Quando mi arrabbiavo con il Padre Eterno, mi sentivo in colpa. Grazie ai suoi pezzi, ho imparato a non avere paura dei sentimenti contrastanti e sono giunto alla conclusione che questa reazione è umana e sana, perché innesca il processo di riconciliazione e rinnova la fede.
Tre album della sua collezione che consiglierebbe di ascoltare?
Radio Ethiopia e Henry’s Dream sono scontati. Dico uno qualsiasi Bruce Springsteen, uomo impregnato di cattolicità – lo afferma lui stesso nell’autobiografia – ha grande rispetto della fede e santo timore di Dio. Poi passo a Fabrizio De André, a mio avviso cristiano inconsapevole.

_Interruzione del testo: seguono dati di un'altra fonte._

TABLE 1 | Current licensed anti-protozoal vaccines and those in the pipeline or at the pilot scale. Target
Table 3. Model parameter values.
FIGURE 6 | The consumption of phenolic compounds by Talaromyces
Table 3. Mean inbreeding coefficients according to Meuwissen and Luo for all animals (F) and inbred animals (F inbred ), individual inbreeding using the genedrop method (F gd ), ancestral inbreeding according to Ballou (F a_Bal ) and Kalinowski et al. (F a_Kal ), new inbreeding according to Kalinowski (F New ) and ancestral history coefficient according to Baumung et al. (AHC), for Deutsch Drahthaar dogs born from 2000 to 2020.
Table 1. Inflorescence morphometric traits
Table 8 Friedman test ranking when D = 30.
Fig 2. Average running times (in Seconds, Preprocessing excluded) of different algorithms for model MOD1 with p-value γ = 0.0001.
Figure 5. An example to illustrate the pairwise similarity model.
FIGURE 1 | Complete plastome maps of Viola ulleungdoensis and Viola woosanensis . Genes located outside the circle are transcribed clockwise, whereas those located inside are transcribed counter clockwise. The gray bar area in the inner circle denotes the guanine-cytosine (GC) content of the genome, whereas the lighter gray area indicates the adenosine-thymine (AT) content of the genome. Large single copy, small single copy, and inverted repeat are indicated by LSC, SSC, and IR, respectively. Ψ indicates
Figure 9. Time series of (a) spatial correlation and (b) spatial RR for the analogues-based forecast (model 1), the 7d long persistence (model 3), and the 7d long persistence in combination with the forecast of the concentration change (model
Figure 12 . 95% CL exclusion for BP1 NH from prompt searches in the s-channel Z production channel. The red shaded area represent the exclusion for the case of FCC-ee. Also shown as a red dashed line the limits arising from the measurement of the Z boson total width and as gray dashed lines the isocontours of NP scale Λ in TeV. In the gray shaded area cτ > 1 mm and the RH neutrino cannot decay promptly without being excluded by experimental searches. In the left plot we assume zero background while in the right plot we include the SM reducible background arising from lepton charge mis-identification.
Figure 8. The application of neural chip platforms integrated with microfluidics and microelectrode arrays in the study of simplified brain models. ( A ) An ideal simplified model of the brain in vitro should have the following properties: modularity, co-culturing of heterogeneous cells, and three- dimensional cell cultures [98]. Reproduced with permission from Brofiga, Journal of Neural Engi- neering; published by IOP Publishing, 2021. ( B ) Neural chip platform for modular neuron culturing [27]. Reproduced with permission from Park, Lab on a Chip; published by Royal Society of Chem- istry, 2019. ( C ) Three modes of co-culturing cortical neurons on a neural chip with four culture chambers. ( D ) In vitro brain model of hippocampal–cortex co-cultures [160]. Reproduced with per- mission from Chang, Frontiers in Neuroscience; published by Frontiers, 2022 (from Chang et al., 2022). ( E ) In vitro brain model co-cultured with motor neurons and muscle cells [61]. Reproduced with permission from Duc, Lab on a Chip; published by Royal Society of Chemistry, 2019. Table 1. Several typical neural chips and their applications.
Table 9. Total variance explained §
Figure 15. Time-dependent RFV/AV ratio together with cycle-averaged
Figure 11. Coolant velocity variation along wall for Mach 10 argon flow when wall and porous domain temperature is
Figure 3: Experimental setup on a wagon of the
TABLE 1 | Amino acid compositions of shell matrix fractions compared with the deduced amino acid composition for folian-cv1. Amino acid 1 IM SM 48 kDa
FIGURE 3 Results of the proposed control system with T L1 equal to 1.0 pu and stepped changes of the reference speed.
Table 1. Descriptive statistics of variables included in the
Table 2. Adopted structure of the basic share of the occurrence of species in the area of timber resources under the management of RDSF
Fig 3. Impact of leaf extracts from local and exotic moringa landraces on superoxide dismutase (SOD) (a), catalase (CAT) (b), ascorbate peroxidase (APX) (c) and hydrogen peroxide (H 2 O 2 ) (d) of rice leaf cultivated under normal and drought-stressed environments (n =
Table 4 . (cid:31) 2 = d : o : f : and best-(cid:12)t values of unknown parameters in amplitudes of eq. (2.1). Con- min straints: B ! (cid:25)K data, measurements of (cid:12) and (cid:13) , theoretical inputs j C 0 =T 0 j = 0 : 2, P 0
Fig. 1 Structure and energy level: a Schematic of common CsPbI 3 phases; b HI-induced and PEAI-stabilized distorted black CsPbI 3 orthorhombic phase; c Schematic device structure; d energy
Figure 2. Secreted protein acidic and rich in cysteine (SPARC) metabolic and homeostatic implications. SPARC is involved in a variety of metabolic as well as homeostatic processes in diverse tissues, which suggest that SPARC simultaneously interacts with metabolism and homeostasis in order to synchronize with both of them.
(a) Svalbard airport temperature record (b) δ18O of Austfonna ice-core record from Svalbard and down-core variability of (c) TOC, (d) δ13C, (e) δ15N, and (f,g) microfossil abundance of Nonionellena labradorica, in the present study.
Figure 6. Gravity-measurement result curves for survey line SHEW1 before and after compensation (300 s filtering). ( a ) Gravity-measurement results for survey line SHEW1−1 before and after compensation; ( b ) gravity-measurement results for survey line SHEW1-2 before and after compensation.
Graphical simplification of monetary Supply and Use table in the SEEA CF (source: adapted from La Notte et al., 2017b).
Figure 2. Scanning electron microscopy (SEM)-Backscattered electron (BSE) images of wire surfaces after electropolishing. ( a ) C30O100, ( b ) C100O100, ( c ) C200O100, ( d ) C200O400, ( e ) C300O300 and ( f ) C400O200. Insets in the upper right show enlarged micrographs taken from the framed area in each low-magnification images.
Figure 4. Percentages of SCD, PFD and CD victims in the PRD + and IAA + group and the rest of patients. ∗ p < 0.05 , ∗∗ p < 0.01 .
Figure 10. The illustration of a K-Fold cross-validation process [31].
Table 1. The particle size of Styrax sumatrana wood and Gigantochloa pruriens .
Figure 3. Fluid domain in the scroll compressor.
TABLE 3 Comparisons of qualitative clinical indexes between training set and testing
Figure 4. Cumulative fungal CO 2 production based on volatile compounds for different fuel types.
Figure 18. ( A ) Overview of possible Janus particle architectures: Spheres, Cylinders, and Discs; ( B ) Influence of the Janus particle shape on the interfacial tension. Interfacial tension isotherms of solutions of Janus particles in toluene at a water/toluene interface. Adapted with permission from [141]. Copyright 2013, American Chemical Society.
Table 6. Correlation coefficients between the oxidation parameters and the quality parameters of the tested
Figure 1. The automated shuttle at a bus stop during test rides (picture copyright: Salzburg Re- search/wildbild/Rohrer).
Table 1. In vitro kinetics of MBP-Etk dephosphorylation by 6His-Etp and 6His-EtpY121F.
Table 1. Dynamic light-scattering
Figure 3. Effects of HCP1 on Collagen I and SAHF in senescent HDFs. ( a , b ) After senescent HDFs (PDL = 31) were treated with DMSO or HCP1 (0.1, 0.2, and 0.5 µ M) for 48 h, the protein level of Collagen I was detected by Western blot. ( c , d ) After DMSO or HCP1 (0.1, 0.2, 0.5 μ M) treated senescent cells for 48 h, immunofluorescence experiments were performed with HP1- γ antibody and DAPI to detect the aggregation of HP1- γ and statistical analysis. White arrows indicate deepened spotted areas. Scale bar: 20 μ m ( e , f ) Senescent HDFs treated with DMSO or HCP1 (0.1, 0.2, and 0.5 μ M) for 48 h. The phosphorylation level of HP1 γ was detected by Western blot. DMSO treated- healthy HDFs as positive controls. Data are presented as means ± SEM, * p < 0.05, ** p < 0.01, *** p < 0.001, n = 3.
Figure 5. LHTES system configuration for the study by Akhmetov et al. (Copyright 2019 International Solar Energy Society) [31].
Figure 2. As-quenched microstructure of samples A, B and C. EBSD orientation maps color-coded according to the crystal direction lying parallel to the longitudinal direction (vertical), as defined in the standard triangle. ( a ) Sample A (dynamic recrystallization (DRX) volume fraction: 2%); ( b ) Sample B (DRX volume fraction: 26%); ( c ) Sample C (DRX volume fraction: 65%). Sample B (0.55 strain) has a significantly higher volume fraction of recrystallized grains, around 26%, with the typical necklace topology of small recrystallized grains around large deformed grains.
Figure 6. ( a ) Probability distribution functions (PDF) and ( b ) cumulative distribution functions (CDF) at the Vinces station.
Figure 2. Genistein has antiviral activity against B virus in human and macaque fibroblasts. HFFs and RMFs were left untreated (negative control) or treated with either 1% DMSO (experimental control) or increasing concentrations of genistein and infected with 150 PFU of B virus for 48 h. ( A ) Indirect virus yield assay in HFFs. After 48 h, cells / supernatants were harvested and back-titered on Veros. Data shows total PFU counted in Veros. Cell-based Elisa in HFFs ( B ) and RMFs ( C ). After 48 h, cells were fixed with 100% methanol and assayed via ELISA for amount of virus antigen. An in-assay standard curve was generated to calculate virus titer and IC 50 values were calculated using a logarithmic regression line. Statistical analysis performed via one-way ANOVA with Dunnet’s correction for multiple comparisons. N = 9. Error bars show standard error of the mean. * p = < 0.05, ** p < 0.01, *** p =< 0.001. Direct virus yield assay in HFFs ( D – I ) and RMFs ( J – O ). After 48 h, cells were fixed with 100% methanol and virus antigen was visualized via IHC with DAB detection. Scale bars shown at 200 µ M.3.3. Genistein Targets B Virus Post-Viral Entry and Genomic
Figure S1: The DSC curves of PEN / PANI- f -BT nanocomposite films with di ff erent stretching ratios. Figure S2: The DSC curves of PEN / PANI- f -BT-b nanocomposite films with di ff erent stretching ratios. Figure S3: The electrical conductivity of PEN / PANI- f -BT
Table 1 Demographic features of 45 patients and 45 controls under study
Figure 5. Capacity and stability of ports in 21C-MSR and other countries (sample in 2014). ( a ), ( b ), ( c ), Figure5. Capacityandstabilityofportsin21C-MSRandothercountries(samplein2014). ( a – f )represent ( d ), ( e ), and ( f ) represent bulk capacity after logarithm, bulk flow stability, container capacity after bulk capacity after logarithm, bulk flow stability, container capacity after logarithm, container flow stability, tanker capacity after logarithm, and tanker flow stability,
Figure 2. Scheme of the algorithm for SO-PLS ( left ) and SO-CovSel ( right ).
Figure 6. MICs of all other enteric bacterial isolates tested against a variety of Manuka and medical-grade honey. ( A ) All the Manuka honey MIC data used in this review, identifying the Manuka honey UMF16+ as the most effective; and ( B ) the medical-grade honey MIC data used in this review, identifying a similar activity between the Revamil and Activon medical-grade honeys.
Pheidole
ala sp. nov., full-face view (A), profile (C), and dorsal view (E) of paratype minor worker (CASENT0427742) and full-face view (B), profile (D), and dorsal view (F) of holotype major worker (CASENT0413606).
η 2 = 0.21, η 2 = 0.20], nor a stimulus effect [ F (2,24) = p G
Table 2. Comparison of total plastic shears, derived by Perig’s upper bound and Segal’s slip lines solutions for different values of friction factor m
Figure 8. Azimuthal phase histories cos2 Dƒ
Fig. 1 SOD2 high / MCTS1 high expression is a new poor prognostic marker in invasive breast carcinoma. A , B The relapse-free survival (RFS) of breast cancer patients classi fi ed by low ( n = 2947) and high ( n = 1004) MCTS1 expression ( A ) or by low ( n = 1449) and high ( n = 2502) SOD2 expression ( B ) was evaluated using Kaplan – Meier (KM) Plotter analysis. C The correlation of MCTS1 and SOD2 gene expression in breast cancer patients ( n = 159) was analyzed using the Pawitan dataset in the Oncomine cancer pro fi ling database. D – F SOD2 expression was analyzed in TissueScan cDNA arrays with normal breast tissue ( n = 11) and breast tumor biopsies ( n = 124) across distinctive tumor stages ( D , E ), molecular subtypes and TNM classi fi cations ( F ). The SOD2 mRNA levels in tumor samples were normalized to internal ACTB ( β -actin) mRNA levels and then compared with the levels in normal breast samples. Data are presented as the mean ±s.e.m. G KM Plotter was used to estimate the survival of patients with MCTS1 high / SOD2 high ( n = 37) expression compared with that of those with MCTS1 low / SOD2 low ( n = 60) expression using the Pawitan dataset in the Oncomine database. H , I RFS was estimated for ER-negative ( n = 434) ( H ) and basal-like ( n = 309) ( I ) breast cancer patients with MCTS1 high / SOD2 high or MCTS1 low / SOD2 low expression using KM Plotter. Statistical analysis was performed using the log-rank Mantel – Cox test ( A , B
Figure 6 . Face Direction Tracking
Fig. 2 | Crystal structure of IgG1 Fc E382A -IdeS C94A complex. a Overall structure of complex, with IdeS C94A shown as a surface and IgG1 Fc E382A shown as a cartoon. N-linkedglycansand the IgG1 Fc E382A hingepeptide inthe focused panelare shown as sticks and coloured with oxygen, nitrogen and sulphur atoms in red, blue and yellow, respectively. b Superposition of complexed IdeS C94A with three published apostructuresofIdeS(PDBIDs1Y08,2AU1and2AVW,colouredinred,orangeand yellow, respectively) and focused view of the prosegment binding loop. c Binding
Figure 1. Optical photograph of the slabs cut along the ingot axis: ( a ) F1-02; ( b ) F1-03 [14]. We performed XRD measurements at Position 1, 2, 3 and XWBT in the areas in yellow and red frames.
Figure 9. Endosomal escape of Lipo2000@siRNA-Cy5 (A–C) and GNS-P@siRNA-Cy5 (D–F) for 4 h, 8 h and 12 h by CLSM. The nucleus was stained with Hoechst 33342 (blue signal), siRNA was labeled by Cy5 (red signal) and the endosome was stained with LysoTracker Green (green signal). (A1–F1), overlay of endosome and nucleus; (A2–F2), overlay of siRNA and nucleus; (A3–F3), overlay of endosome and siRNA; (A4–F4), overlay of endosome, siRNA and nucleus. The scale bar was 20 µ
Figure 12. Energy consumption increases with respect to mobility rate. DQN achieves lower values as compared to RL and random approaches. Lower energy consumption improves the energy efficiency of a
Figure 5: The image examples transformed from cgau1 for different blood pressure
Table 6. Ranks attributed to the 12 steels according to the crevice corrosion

Anime salve è un capolavoro di spiritualità e mi rappacifica con il Creatore nei momenti bui. Non solo, lancia un messaggio profondo: bisogna guardare la realtà con i propri occhi e fidarsi dei propri giudizi. Infine Station To Station di David Bowie: considero la traccia Word On A Wing una vera preghiera, mentre il rimando alla Via Crucis nel titolo custodisce l’intero significato. A proposito di titolo, quello del mio libro cita un verso della sua straordinaria Starman.
Qual è l’opinione di un rocker come lei su rap, trap e hip-hop, i generi preferiti dai giovani?
Tutto il bene possibile, perché esprimono il loro linguaggio. Lo so per esperienza di zio: ho due nipoti adolescenti che conoscono i pezzi a memoria e me li spiegano. Nel nostro confronto continuo, si lasciano coinvolgere da me.
Per esempio?
Durante la pandemia abbiamo guardato il film Quadrophenia del 1979, tratto dall’album omonimo degli Who, e abbiamo approfondito il tema della perdita dell’adolescenza, a quell’epoca e oggi. È stato un esperimento: mi piacerebbe inserire laboratori di ascolto musicale nell’ora di religione a scuola e a Catechismo.
Crede nella funzione educativa ed etica della musica?
Moltissimo. La musica è la forma d’espressione più facile e diretta che utilizzano i ragazzi da sempre: dovremmo sfruttarla al meglio per sostenerli. E avvicinarli.
Si riferisce alla Chiesa?
Sì. A Messa gli studenti sono spariti, ormai abbiamo perso il contatto con due generazioni. Le canzoni hanno un potere aggregante enorme, abbattono le barriere, si presentano da sé e toccano l’anima senza bisogno d’aiuto. I giovani, invece, hanno un immenso bisogno d’aiuto: di avere accanto un interlocutore per arrivare a porsi le giuste domande. Anche su Dio.